Synthetic Data Generator

Data & APIs

Synthetic Data Generator: Generate synthetic test data: persons, companies, families, e-commerce, auth systems, CRM, financial, technical IDs. 10 locales, edge cases, deterministic seeding. Use when an agent needs synthetic data generator, generate realistic customer data, usage patterns, and transaction history, edge cases to validate ui robustness, generate, data type, count through AgentPMT-hosted remote tool calls. Discovery terms: synthetic data generator, generate realistic customer data.

Install

openclaw skills install synthetic-data-generator

Synthetic Data Generator

Freshness

Last updated: 2026-06-10.

If the current date is more than 7 days after the last updated date, reinstall this skill from skills.sh or ClawHub before relying on endpoints, schemas, setup steps, or examples.

What This Tool Does

The Synthetic Data Generator creates production-quality fake data for development, testing, and demonstrations.

Data Types The tool generates nine data types. Person Profiles include demographics, contact info, and addresses. Company Profiles contain industry classification, revenue, employee counts, and org structures. Family Units provide related household members with shared addresses and relationship mappings. Technical Data covers IPs, UUIDs, MAC addresses, URLs, domains, API keys, and system information. Financial Data generates fake credit cards, bank accounts, transactions, and investment portfolios. Edge Cases produce boundary testing data with unicode, special characters, injection patterns, and null values. E-commerce Datasets create complete online store ecosystems with customers, products, orders, and reviews. Auth System Datasets provide full IAM data with users, roles, permissions, sessions, and audit logs. CRM Datasets generate sales pipeline data with companies, contacts, leads, opportunities, and deals.

Locale Support Data can be generated in 10 locales: en_US, en_GB, de_DE, fr_FR, es_ES, it_IT, pt_BR, nl_NL, pl_PL, and ja_JP.

Complexity Control Simple mode requires only data type and count. Detailed mode enables extended fields and relationships. Dataset sizes range from small (100 records) to medium (500) to large (2000+). Advanced options provide granular control over age ranges, industries, family sizes, currencies, and more.

### SUPPLIED MATERIAL

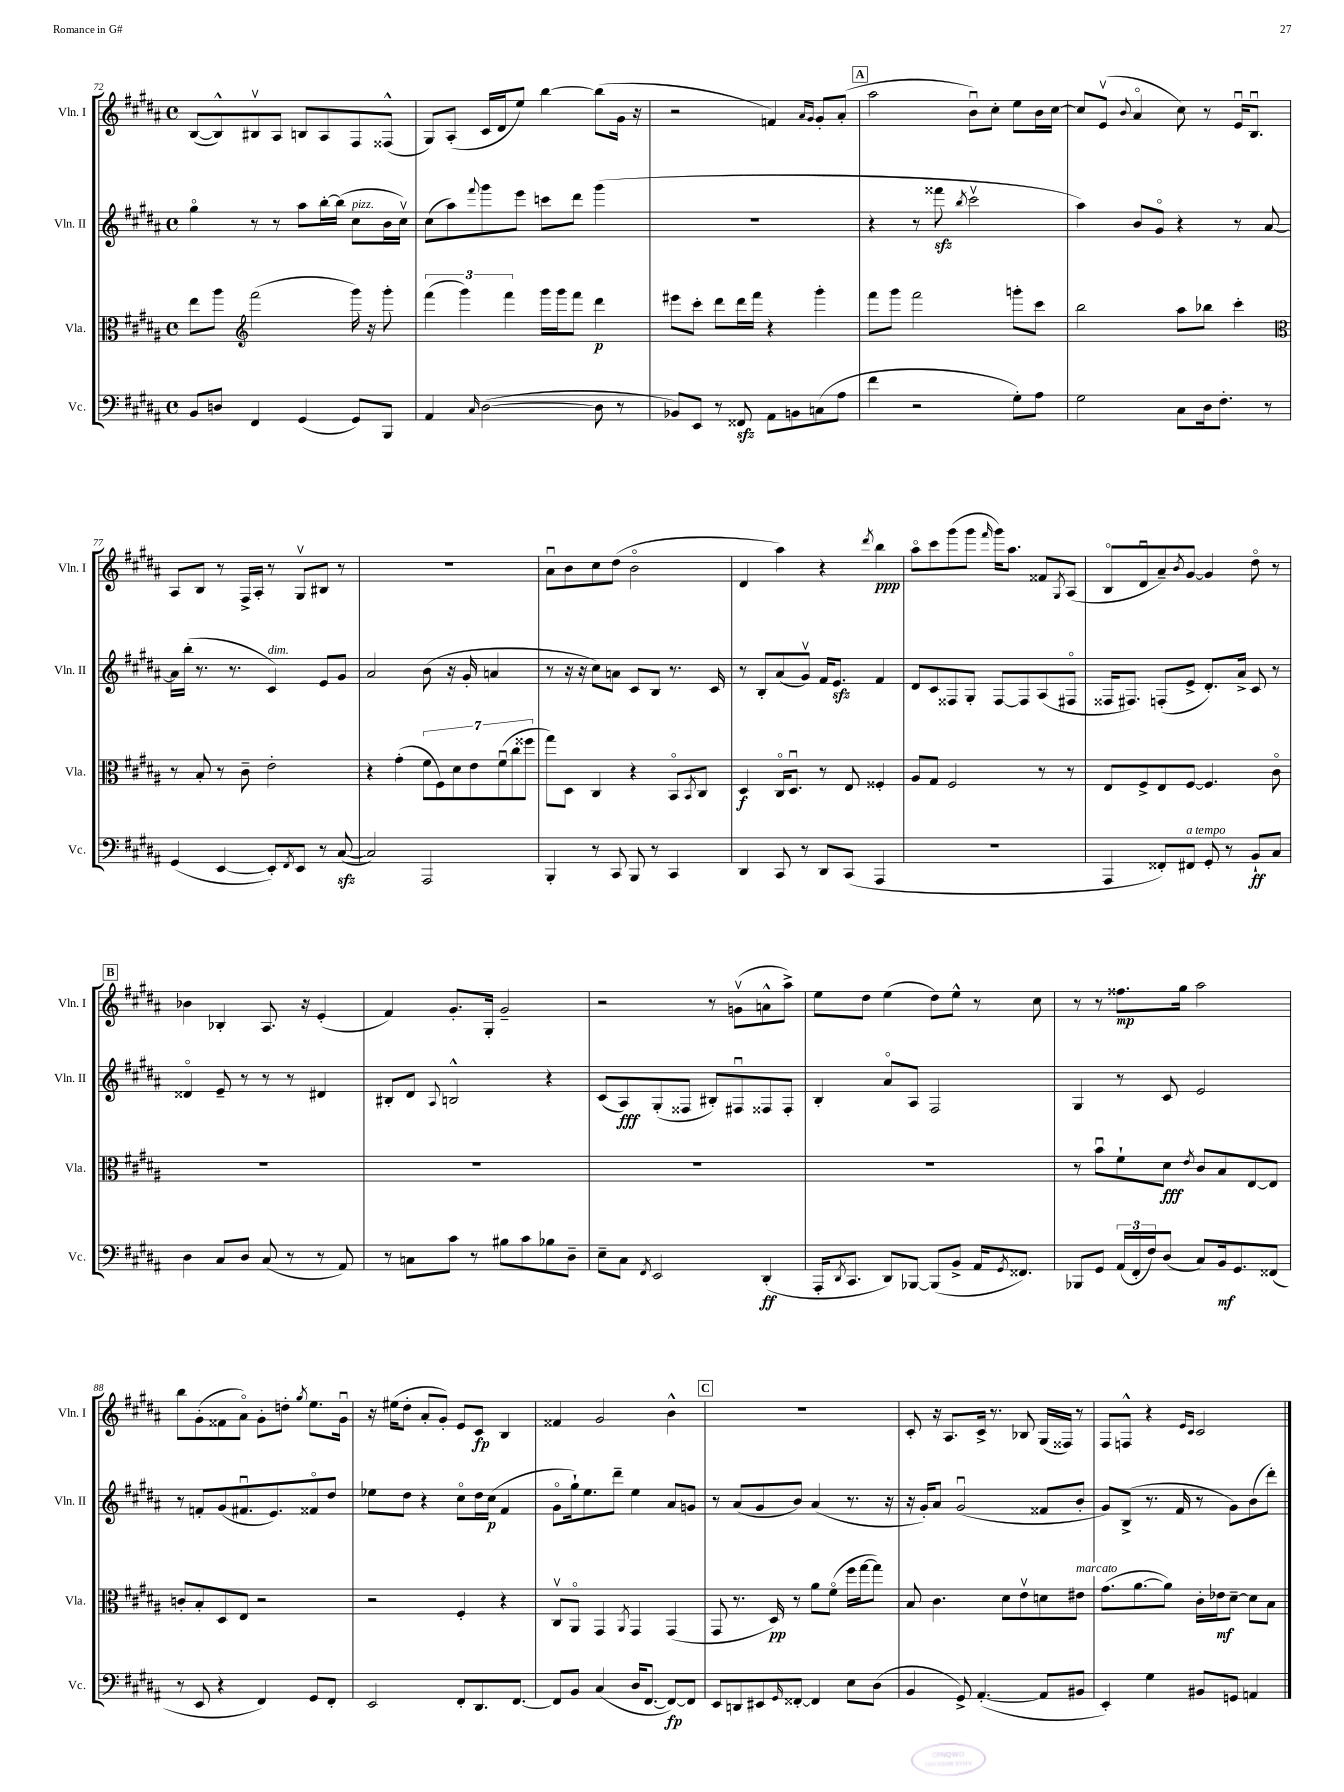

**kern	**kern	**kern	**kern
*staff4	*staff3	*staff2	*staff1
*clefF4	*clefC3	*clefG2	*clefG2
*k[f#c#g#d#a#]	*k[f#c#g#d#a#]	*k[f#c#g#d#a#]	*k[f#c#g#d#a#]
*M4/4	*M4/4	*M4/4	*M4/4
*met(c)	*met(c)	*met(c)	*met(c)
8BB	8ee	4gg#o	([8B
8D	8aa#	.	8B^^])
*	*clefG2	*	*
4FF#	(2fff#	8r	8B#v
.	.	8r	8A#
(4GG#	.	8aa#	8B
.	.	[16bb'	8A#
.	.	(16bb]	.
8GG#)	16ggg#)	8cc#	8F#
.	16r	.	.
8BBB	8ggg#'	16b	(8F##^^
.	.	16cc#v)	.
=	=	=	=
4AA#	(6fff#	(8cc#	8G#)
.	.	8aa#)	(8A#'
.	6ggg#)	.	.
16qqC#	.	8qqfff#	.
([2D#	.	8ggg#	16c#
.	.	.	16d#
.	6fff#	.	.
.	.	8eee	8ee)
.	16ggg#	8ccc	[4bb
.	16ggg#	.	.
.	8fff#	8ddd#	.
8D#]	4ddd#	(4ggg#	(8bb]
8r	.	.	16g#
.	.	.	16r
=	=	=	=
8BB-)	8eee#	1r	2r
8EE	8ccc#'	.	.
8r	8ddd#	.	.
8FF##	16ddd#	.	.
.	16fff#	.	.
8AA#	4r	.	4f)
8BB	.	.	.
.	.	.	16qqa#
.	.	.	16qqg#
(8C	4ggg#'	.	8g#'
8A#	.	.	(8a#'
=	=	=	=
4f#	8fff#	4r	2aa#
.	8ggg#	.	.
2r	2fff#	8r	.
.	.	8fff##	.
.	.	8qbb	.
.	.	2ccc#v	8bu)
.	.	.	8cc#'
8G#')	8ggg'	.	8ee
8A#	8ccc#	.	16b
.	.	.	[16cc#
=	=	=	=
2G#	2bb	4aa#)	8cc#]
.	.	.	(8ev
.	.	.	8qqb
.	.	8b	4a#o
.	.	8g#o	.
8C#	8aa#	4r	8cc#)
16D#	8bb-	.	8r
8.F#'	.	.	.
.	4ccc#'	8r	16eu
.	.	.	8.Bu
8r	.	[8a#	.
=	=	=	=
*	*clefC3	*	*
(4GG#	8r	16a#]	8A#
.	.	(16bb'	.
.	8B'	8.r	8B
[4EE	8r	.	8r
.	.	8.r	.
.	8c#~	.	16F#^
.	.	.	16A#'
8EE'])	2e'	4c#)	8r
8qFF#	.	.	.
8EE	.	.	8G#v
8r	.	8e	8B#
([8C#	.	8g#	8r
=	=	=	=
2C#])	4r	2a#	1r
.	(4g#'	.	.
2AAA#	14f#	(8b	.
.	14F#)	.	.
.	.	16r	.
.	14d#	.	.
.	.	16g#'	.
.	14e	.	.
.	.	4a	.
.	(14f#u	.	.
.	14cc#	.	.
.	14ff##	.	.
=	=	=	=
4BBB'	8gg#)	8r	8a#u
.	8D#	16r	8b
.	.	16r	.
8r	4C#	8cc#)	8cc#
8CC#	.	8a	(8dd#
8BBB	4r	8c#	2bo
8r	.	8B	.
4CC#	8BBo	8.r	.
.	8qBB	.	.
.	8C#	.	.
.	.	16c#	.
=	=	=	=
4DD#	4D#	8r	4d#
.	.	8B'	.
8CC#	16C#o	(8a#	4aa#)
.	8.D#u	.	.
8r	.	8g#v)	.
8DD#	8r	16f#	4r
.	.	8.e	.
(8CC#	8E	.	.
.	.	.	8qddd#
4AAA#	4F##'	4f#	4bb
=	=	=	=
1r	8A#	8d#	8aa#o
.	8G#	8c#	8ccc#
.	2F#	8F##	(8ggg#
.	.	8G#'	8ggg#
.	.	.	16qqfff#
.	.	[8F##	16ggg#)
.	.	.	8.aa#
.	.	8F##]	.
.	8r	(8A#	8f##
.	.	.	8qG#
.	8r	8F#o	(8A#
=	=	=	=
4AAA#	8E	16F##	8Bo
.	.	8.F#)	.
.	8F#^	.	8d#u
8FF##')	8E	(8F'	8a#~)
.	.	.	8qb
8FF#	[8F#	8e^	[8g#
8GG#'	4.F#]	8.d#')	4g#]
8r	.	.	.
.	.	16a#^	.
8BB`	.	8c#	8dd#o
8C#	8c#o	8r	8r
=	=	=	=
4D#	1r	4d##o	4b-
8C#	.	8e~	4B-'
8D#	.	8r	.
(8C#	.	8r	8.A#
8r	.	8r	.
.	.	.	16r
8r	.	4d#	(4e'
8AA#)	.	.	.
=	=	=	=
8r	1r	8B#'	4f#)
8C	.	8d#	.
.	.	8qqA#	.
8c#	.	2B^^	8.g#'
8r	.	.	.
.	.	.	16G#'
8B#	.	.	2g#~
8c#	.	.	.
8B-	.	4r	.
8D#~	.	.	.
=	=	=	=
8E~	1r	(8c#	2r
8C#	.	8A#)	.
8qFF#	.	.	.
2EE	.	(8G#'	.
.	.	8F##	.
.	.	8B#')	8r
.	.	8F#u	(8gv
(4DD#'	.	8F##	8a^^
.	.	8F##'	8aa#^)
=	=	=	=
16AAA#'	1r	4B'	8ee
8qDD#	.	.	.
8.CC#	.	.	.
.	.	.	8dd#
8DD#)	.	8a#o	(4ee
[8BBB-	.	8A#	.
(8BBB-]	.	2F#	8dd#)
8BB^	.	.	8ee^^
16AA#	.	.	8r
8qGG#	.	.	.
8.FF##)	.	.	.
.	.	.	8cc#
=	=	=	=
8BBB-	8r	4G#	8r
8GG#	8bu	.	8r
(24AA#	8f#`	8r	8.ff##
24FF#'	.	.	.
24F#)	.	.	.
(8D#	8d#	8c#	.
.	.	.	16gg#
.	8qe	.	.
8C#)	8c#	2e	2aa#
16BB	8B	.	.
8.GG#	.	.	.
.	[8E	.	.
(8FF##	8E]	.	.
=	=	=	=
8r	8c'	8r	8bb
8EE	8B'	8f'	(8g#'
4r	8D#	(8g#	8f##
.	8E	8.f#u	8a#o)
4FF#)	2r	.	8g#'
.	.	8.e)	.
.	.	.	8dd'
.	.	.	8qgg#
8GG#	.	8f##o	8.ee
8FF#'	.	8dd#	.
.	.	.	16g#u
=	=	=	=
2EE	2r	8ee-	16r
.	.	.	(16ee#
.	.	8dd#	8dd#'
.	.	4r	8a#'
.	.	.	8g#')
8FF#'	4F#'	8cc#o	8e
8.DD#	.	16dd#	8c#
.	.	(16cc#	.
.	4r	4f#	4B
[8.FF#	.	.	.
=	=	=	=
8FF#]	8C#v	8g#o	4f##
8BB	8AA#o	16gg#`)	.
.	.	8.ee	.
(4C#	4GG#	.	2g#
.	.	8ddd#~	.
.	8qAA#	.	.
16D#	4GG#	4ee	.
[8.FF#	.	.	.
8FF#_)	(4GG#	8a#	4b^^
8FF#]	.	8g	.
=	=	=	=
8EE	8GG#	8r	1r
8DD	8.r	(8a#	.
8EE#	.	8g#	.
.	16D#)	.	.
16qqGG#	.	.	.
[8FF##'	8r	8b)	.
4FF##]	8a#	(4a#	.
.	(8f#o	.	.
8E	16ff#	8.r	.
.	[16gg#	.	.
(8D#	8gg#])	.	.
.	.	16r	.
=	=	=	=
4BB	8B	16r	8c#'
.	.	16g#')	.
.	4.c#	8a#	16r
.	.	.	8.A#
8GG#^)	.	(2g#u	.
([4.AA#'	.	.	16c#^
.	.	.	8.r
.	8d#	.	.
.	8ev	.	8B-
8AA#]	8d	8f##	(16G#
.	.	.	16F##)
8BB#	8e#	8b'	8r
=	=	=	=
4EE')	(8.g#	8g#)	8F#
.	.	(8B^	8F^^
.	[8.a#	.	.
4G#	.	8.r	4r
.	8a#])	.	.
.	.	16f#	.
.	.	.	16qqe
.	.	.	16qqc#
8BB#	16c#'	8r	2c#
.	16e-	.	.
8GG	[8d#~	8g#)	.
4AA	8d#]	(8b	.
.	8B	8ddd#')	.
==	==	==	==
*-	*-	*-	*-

### SHORT TASK
Name every kind of item that the Synthetic Data Generator page says its Technical Data type covers.

### RESULT
- IPs
- UUIDs
- MAC addresses
- URLs
- domains
- API keys
- system information